New required professionalism course should be ready by year’s end
The Henry Latimer Center for Professionalism is working to create a new two-hour continuing legal education course as part of a July Florida Supreme Court order.
The center will tentatively begin filming the course in December, and the goal is to complete it by the end of the year, said center Director Rebecca Bandy.
“Once complete, it will be available for free on-demand for all Florida Bar members to use,” said Bandy during a recent meeting of the Standing Committee on Professionalism at the Bar’s Fall Meeting. “It’s quite a project.”
The new requirement replaces members’ previous mandate that they complete one hour of professionalism training as part of their continuing education every three years. The court in the amendment also decreased the total number of CLE hours from 33 to 30 per reporting cycle.
The new order also placed greater emphasis on local professionalism panels for resolving disputes. The Center for Professionalism will host a summit on the local panels in June.

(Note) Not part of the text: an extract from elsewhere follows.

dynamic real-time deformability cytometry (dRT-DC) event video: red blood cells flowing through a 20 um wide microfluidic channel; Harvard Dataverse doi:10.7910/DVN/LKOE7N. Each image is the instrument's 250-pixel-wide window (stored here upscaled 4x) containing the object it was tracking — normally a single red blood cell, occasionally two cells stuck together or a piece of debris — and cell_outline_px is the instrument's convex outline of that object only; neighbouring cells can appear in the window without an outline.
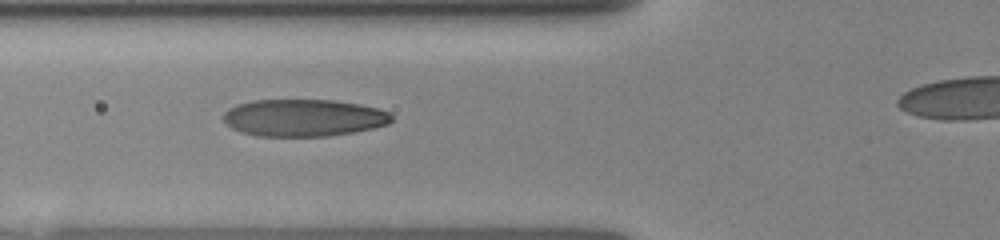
{"species": "human", "species_latin": "Homo sapiens", "temperature_condition": "room temperature", "stored_images_in_passage": 23, "camera_frame_rate_fps": 3000, "um_per_image_px": 0.085, "donor": {"sex": "female"}, "frame": {"image": 1, "passage_image": 2, "time_ms": 0.667, "image_size_px": [1000, 240], "cell_outline_px": [[392, 120], [388, 124], [372, 128], [352, 132], [328, 136], [256, 136], [240, 132], [232, 128], [224, 120], [224, 112], [228, 108], [236, 104], [252, 100], [332, 100], [360, 104], [380, 108], [388, 112], [392, 116]], "centroid_in_image_um": [25.79, 10.0], "position_along_channel_um": 100.0, "area_um2": 36.53}}
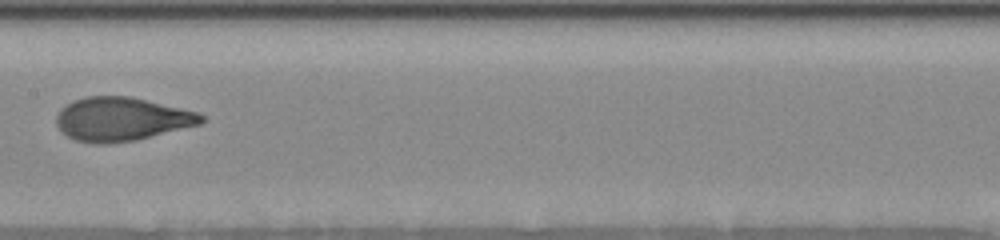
{"frame": {"image": 2, "passage_image": 5, "time_ms": 3.0, "image_size_px": [1000, 240], "cell_outline_px": [[204, 120], [200, 124], [136, 140], [108, 144], [96, 144], [76, 140], [68, 136], [56, 124], [56, 116], [60, 108], [72, 100], [84, 96], [132, 96], [200, 112], [204, 116]], "centroid_in_image_um": [10.33, 10.11], "position_along_channel_um": 197.1, "area_um2": 37.11}}
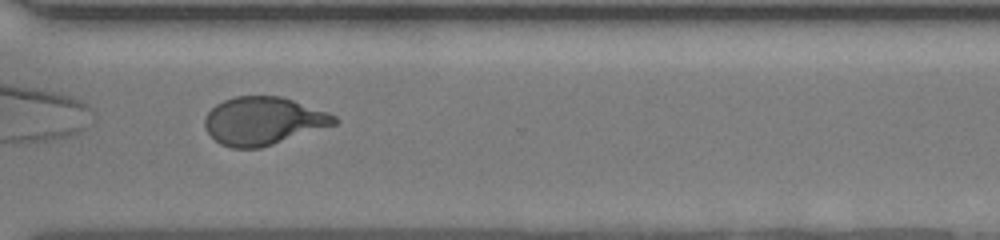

“The courts are really encouraging the use of these Local Professionalism Panels as a peer system for handling professionalism and civility issues,” Bandy said. Information about how to contact Local Professionalism Panels can be found by circuit on the center’s website.
It’s important for Florida attorneys to remember there’s a difference between professionalism and ethics, said Professionalism Committee Chair Chardean Hill, after the meeting.
“Professionalism refers to the expectation that a lawyer will do more than simply comply with the ground-floor ethical standards of professional conduct,” said Hill. “Professionalism encompasses appropriate interpersonal behavior and high standards which are essential components to a successful and satisfying career in the law.”
The committee’s Working Group on Mental Health and Wellness will also be creating a CLE course, said Hailey Goldman, who chairs the cohort.
The current goal of that course is for attorneys, supervisors and, potentially, even judges to learn to recognize mental-health issues and how to deal with them in the context of professionalism.
“As a judge, you’re in position to probably see so many different aspects of mental-health problems from maybe not showing up to court, or maybe not responding to other lawyers,” said Goldman. “And maybe also checking in once in a while with an attorney who you see is falling out of line with their professional responsibilities, as opposed to admonishing them in open court.”
Goldman said her group is hoping to have the course completed by the Bar’s Annual Convention in June.